PGN bukukan untung periode melangkah nan dapat diatribusikan kepada pemilik entitas induk sebesar 90,4 juta Dolar AS. (Foto: dok PGN)
JAKARTA – PT Perusahaan Gas Negara (Persero) Tbk (PGN), Subholding Gas Pertamina, mencatatkan keahlian finansial nan solid pada triwulan I-2026. PGN membukukan untung periode melangkah nan dapat diatribusikan kepada pemilik entitas induk sebesar 90,4 juta Dolar AS alias tumbuh sekitar 46 persen secara tahunan (YoY).

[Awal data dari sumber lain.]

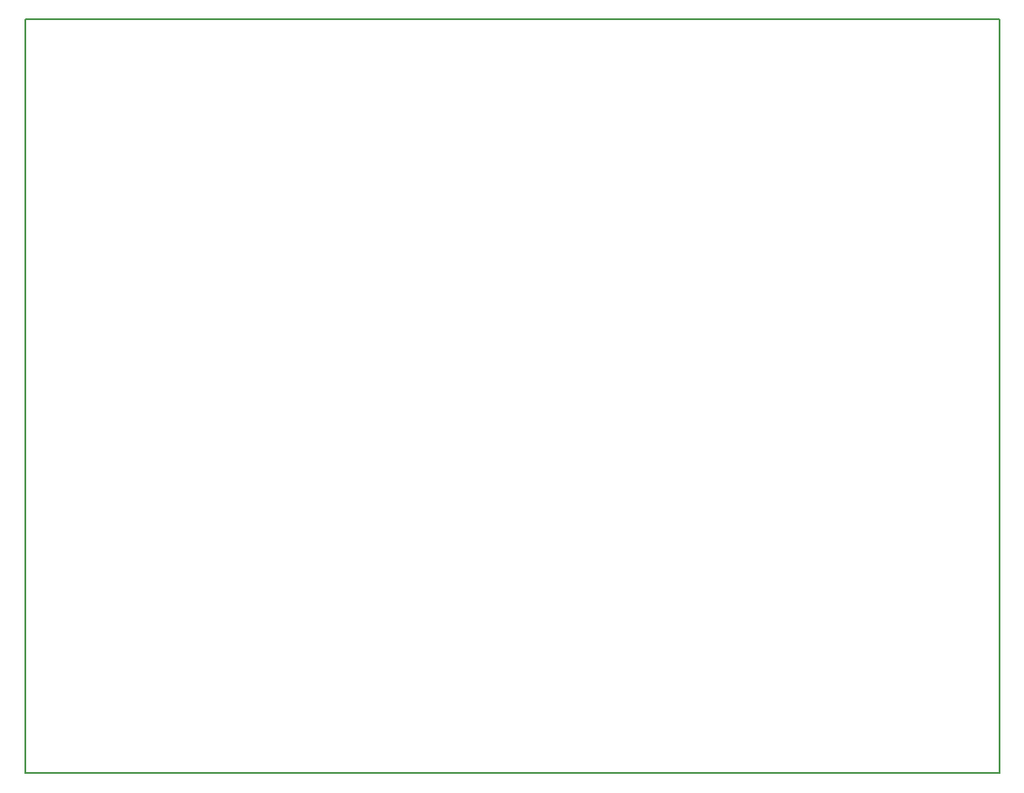
<source format=gbr>
%TF.GenerationSoftware,KiCad,Pcbnew,(5.1.5)-3*%
%TF.CreationDate,2020-02-14T17:13:18-06:00*%
%TF.ProjectId,Shield v.2,53686965-6c64-4207-962e-322e6b696361,rev?*%
%TF.SameCoordinates,Original*%
%TF.FileFunction,Profile,NP*%
%FSLAX46Y46*%
G04 Gerber Fmt 4.6, Leading zero omitted, Abs format (unit mm)*
G04 Created by KiCad (PCBNEW (5.1.5)-3) date 2020-02-14 17:13:18*
%MOMM*%
%LPD*%
G04 APERTURE LIST*
%TA.AperFunction,Profile*%
%ADD10C,0.150000*%
%TD*%
G04 APERTURE END LIST*
D10*
X101854000Y-130302000D02*
X101854000Y-72644000D01*
X196342000Y-130302000D02*
X101854000Y-130302000D01*
X196342000Y-57150000D02*
X196342000Y-130302000D01*
X101854000Y-57150000D02*
X196342000Y-57150000D01*
X101854000Y-72644000D02*
X101854000Y-57150000D01*
M02*

</source>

Pertumbuhan untung tersebut terutama ditopang oleh peningkatan untung kotor sekitar 12 persen YoY, seiring dengan penurunan beban pokok sekitar 7 persen (sekitar 54 juta Dolar AS), serta perbaikan beban finansial dan selisih kurs.
Sepanjang Januari–Maret 2026, PGN membukukan pendapatan sebesar 929,6 juta Dolar AS dan EBITDA sebesar 240,6 juta Dolar AS. Kinerja pendapatan tetap ditopang oleh core business niaga dan prasarana gas bumi nan tetap kuat, di tengah dinamika operasional, termasuk tidak adanya penjualan LNG pada segmen trading internasional pada periode ini.
Ini mencerminkan keahlian Perseroan menjaga profitabilitas melalui efisiensi operasional, disiplin keuangan, dan portofolio upaya nan seimbang.
Dari sisi operasional, volume penyaluran gas bumi tercatat sebesar 777 BBTUD, dengan volume transmisi gas mencapai 1.539 MMSCFD. Pengelolaan penyaluran gas dilakukan secara optimal dengan konsentrasi utama pada menjaga kontinuitas pasokan gas kepada pengguna di tengah dinamika kondisi makro maupun global.